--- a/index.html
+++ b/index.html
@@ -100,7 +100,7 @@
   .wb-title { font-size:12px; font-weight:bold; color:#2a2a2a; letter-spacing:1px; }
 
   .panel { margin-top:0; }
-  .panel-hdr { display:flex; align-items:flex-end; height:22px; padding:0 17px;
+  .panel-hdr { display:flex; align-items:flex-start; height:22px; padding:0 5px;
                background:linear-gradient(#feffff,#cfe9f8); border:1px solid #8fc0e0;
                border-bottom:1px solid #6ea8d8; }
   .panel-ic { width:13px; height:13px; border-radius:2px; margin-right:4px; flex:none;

········

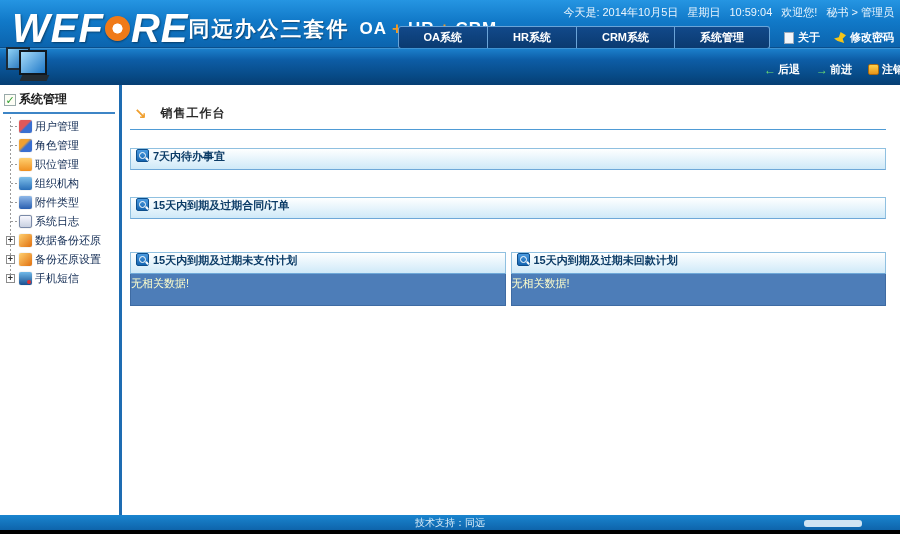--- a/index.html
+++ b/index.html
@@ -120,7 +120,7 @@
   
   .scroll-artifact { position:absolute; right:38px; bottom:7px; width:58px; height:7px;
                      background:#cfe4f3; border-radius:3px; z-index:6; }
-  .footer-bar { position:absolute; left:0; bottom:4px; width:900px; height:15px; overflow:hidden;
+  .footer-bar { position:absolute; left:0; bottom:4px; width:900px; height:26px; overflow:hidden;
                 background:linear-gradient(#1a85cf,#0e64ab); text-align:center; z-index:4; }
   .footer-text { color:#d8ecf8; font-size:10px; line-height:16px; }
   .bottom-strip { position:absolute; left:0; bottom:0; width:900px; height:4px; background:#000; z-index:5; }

········

Task to complete — Only the lines from the one containing "color:#d8ecf8; font-size:10px; line-height:16px;" through the one containing "position:absolute; left:0; bottom:0;" are to be retyped, both boundary lines included, with no other material.

Exercise answer —
   .footer-text { color:#d8ecf8; font-size:10px; line-height:16px; }
   .bottom-strip { position:absolute; left:0; bottom:0; width:900px; height:4px; background:#000; z-index:5; }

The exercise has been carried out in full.